__Task directions__: The records below need to be printed in full. Keep each one exact.

(Collected data)
○ ○ ○ ○
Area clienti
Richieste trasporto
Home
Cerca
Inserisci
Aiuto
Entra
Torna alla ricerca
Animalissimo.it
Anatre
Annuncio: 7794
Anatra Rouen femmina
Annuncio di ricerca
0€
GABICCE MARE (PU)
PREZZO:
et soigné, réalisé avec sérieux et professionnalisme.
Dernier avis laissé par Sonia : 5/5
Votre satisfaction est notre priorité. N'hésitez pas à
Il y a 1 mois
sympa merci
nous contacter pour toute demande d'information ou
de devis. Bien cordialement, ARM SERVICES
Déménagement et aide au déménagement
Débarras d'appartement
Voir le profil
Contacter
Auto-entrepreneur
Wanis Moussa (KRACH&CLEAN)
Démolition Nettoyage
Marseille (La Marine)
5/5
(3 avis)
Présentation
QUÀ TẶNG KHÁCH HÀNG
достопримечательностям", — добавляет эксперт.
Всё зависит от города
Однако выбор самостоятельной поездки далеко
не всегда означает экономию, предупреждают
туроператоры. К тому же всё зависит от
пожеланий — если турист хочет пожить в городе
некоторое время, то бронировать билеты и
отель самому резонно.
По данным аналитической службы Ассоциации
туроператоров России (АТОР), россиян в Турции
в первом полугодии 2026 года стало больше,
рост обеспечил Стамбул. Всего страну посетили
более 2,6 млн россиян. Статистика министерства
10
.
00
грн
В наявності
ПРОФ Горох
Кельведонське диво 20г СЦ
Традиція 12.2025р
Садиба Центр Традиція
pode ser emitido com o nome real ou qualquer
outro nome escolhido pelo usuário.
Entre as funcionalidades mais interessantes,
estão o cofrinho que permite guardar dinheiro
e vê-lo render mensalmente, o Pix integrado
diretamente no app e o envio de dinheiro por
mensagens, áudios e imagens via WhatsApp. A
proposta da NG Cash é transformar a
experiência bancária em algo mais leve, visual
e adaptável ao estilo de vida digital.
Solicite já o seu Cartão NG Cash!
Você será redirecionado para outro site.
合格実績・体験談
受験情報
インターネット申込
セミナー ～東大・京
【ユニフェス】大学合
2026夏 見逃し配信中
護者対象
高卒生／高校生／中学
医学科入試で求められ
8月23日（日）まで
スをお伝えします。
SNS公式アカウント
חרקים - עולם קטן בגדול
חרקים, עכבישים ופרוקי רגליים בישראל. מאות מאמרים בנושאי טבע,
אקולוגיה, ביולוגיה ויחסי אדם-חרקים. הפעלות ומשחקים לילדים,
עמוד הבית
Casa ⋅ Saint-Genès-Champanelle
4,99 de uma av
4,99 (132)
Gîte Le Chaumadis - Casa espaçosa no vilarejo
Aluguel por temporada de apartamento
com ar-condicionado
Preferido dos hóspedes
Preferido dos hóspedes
○ ○ ○ ○
__Exercise response__:
Area clienti
Richieste trasporto
Home
Cerca
Inserisci
Aiuto
Entra
Torna alla ricerca
Animalissimo.it
Anatre
Annuncio: 7794
Anatra Rouen femmina
Annuncio di ricerca
0€
GABICCE MARE (PU)
PREZZO:
et soigné, réalisé avec sérieux et professionnalisme.
Dernier avis laissé par Sonia : 5/5
Votre satisfaction est notre priorité. N'hésitez pas à
Il y a 1 mois
sympa merci
nous contacter pour toute demande d'information ou
de devis. Bien cordialement, ARM SERVICES
Déménagement et aide au déménagement
Débarras d'appartement
Voir le profil
Contacter
Auto-entrepreneur
Wanis Moussa (KRACH&CLEAN)
Démolition Nettoyage
Marseille (La Marine)
5/5
(3 avis)
Présentation
QUÀ TẶNG KHÁCH HÀNG
достопримечательностям", — добавляет эксперт.
Всё зависит от города
Однако выбор самостоятельной поездки далеко
не всегда означает экономию, предупреждают
туроператоры. К тому же всё зависит от
пожеланий — если турист хочет пожить в городе
некоторое время, то бронировать билеты и
отель самому резонно.
По данным аналитической службы Ассоциации
туроператоров России (АТОР), россиян в Турции
в первом полугодии 2026 года стало больше,
рост обеспечил Стамбул. Всего страну посетили
более 2,6 млн россиян. Статистика министерства
10
.
00
грн
В наявності
ПРОФ Горох
Кельведонське диво 20г СЦ
Традиція 12.2025р
Садиба Центр Традиція
pode ser emitido com o nome real ou qualquer
outro nome escolhido pelo usuário.
Entre as funcionalidades mais interessantes,
estão o cofrinho que permite guardar dinheiro
e vê-lo render mensalmente, o Pix integrado
diretamente no app e o envio de dinheiro por
mensagens, áudios e imagens via WhatsApp. A
proposta da NG Cash é transformar a
experiência bancária em algo mais leve, visual
e adaptável ao estilo de vida digital.
Solicite já o seu Cartão NG Cash!
Você será redirecionado para outro site.
合格実績・体験談
受験情報
インターネット申込
セミナー ～東大・京
【ユニフェス】大学合
2026夏 見逃し配信中
護者対象
高卒生／高校生／中学
医学科入試で求められ
8月23日（日）まで
スをお伝えします。
SNS公式アカウント
חרקים - עולם קטן בגדול
חרקים, עכבישים ופרוקי רגליים בישראל. מאות מאמרים בנושאי טבע,
אקולוגיה, ביולוגיה ויחסי אדם-חרקים. הפעלות ומשחקים לילדים,
עמוד הבית
Casa ⋅ Saint-Genès-Champanelle
4,99 de uma av
4,99 (132)
Gîte Le Chaumadis - Casa espaçosa no vilarejo
Aluguel por temporada de apartamento
com ar-condicionado
Preferido dos hóspedes
Preferido dos hóspedes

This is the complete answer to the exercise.